Oh man that sucks. If sub supplied labor AND materials I can see paying 50% down(Thats how we work) but if you supplied materials you should have broken the payments down. Good luck getting the job done right and getting your money back.:sad:

Luckily you have a contract. When you get home tonight. Document the timeline of events while it is still fresh in your memory. Dont let your emotions:furious: get to you when writing things down. Be very systematic, and honest. The contract with a documented timeline of events will put you in the drivers seat. Use copies of cellphone, fax and email records to back up the timeline of events.

Whenever something goes wrong dont look at it as a mistake. Look at it as a paid education. Take what you learned and come up with SOP to make sure it does not happen again.

Doing something wrong for the first time is a learning experience. Not changing policy to make sure it doesnt happen again, THAT is the mistake.


----------



## George Z (Dec 23, 2004)

ultimatetouch said:


> Your screwed face it..Im not trying to be mean. I dont like seeing guys get screwed by deadbeats. If you follow Georges way you will get screwed eventually as you are seeing now.

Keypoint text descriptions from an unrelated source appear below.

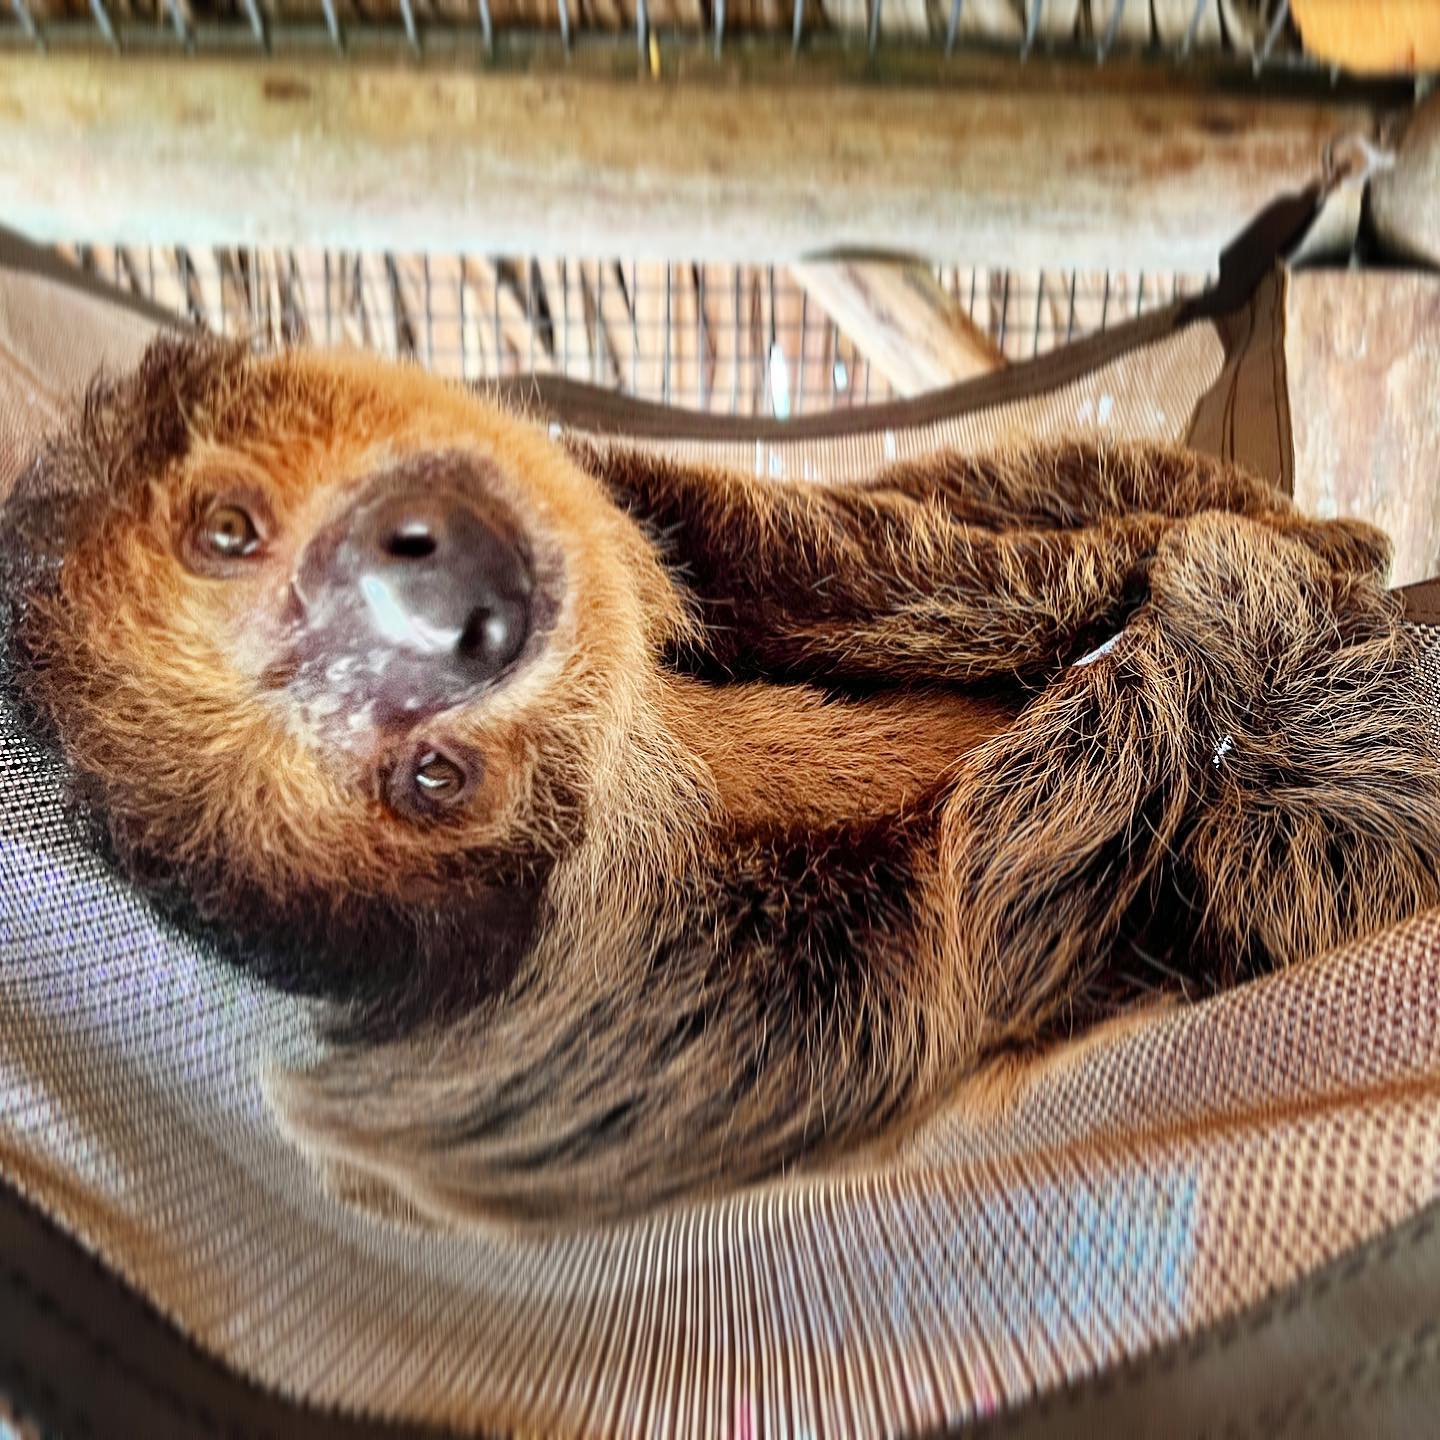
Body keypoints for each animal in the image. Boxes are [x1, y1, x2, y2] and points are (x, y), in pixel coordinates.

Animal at [2, 333, 1438, 1228]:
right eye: (428, 778)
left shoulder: (677, 518)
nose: (443, 609)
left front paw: (1224, 541)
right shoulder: (615, 1024)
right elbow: (955, 937)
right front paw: (1200, 594)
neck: (655, 747)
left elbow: (839, 526)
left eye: (224, 531)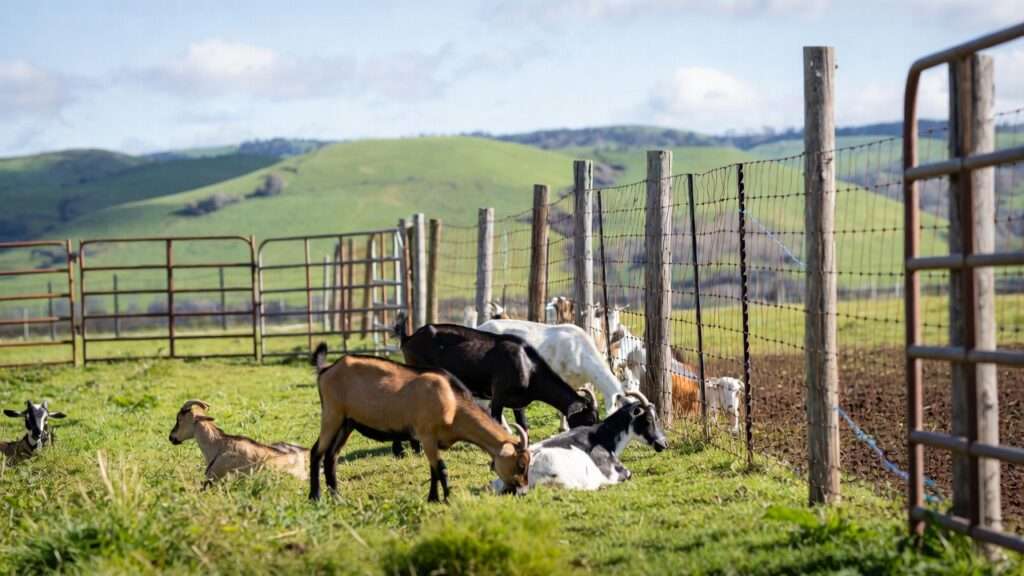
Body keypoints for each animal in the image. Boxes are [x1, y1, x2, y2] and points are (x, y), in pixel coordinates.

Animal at [308, 343, 530, 502]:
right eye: (520, 464)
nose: (522, 490)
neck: (452, 401)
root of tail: (326, 370)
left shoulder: (432, 441)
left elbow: (433, 469)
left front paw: (433, 498)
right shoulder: (426, 434)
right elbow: (441, 467)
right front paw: (447, 498)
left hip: (347, 423)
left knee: (331, 456)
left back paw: (337, 497)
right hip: (332, 415)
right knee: (316, 452)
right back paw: (315, 497)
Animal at [393, 313, 598, 432]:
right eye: (589, 419)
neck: (528, 365)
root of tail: (408, 337)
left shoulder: (518, 403)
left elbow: (523, 427)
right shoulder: (498, 396)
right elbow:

Are there no stories of bad general Contractors 
- that take forever to pay
- go out of business
- Have disputes with home owners and see no money.

There are many, many I have heard and experienced.

Why should the sub carry that load?


----------



## George Z (Dec 23, 2004)

> I'm very much of the mindset that if a company, no matter who they are can't front some money for their materials, they probably have much bigger issues also. Good, solid companies and people can manage their cash flow. I'd rather work with the solid guys and companies then the fly by nighters who are living from one deposit to the next, just because they are running around in their beater pick up promising to do work cheaper. I'd rather pay a little more and eliminate all the bull sh*t.


Very well said.
I never stiffed anyone as a contractor, never been screwed as a sub.
Funny how that worked over 20 years.
Is it coincidence or good luck?
I wasn't always a good businessman but win/win always worked.
The solid guys you mention run some sort of a business
and we know it doesn't take the $18 $25 per hour that most subs get to run it (solidly).


----------



## ultimatetouch (May 27, 2006)

George Z said:


> Are there no stories of bad general Contractors
> - that take forever to pay
> - go out of business
> - Have disputes with home owners and see no money.
> ...


This is true. They ought to give the contractor the benifit of the doubt though George were not all bad.
Hey George you seem like a real sweat heart to work for...if I am ever a painter looking for work in Toronto I am going to look up Echo painting and ask for George.


----------



## King of Crown (Oct 12, 2005)

tnt specialty said:


> We never, ever, give "deposits" or "down-payments"; It's just not good business. If a subcontractor wants a deposit, that's a MAJOR red flag! It indicates one &/or two things; Lack of financial ability, &/or lack of trust. Niether are good elements in a contracting situation.
> 
> Likewise, as a subcontractor, we would never dream of asking for a deposit.


You have to get a deposit if material is being ordered. 50% minimum. If I can't get a deposit if I am ordering material, I am gone.


----------



## George Z (Dec 23, 2004)

ultimatetouch said:


> This is true. They ought to give the contractor the benifit of the doubt though George were not all bad.
> Hey George you seem like a real sweat heart to work for...if I am ever a painter looking for work in Toronto I am going to look up Echo painting and ask for George.


Thanks I am blushing...:laughing: 
Ecopainting is the name

There are many great contractors
most in Contractortalk are anyway :thumbsup:


----------